PIB: novas frustrações no horizonte?

O PIB do segundo trimestre deste ano só será conhecido dia 30 de agosto. Mas, até lá, diversos indicadores serão divulgados e seremos bombardeados por inúmeras projeções, algumas mais pessimistas, outras mais otimistas.

SILVIA, MATOS, ECONOMISTA DA ECONOMIA APLICADA, COORDENADORA TÉCNICA DO BOLETIM MACRO FGV/IBRE, SILVIA, MATOS, ECONOMISTA DA ECONOMIA APLICADA, COORDENADORA TÉCNICA DO BOLETIM MACRO FGV/IBRE, O Estado de S.Paulo

20 de julho de 2013 | 02h05

Independentemente disso, mesmo os mais otimistas não conseguem evitar certo ceticismo quanto ao cenário de crescimento brasileiro. Podemos crescer um pouco mais ou um pouco menos, mas os valores referenciais são cada vez menores, de acordo com o Boletim Focus. Nossa avaliação também sinaliza para um cenário não muito otimista.

Em primeiro lugar, a frustração com o primeiro trimestre foi grande. Não apenas em relação à taxa em si, mas a sua composição. Excluindo a agropecuária, o crescimento do PIB dos três primeiros meses foi bem mais fraco que o divulgado no último trimestre do ano passado.

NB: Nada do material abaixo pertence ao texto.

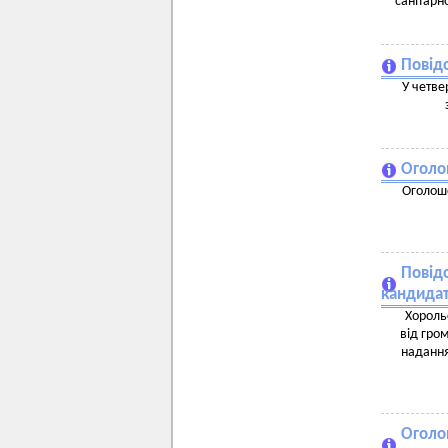
санітарн
Повід
У четве
Оголо
Оголоше
Повід
кандидат
Хороль
від гро
надання
Оголо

Em segundo lugar, como começamos o ano não muito bem, houve uma redução do carregamento estatístico do PIB para 2013. Se a economia registrar neste e nos próximos trimestres crescimentos nulos, o resultado no final do ano será um PIB de apenas 1,3%. Se o PIB tivesse crescido 1% no primeiro trimestre, já teríamos garantido um valor um pouco melhor para o ano, de 1,7%. Como cresceu só 0,6%, as projeções para 2013 foram bastante reduzidas.

Em terceiro lugar, as informações que temos até o momento sobre o ritmo da atividade econômica neste segundo trimestre não são alentadoras. A agropecuária, apesar da sua maior contribuição para o PIB se concentrar no primeiro semestre, teve uma parte relevante já contabilizada no primeiro trimestre. Para o segundo, ainda se espera uma contribuição favorável, mas bem aquém da registrada no início do ano.

O setor serviços também não deve crescer a taxas muito elevadas, de acordo com as indicações do Índice de Confiança do FGV/Ibre. Entre março e maio de 2013 a confiança recuou 2,4% em relação aos meses de dezembro a fevereiro. Além disso, os dados referentes ao emprego no setor corroboram essa análise: tanto as contratações formais, do Cadastro Geral de Empregados e Desempregados, como a população ocupada nas principais regiões metropolitanas, da Pesquisa Mensal de Emprego, têm perdido fôlego nos últimos meses. Como este setor é intensivo em mão de obra, os dados referentes ao emprego são um bom termômetro setorial.

Então as esperanças se voltam para a indústria. O crescimento neste e nos próximos trimestres dependerá muito do setor industrial. Segundo dados da PIM-PF, a produção da indústria de transformação de abril cresceu 1,7%. Mesmo se houver uma estabilidade em maio e junho, haverá um crescimento em relação ao trimestre anterior. As Sondagens do Ibre, contudo, mostram que essa recuperação não está garantida, pois os sinais ainda são muito dúbios. Por um lado, houve um aumento do Nível de Utilização da Capacidade (Nuci) entre abril e maio, de 84,2% para 84,6%, e melhora na percepção dos empresários sobre o momento presente. Mas, por outro lado, ocorreu uma piora das expectativas. Em relação aos outros subsetores da indústria, mesmo avaliando que o péssimo resultado do primeiro trimestre não irá se repetir, ainda não há sinais de crescimento muito expressivo.

Consolidando todas essas informações, a previsão do IBRE para o crescimento do PIB no segundo trimestre é de 0,7%. Para o ano como um todo é de 2,3% e para 2014, 2,6%. Com isso, a taxa média de crescimento no governo Dilma ficaria em 2%. Ou seja: saímos da quase estagnação, mas só conseguimos atingir taxas de crescimento muito modestas. Infelizmente esse número tão desalentador pode nem ser atingido, já que o ambiente externo tem sido um fator adicional de preocupação. Uma piora no cenário mundial pode limitar ainda mais nossa trajetória de crescimento neste e nos próximos anos.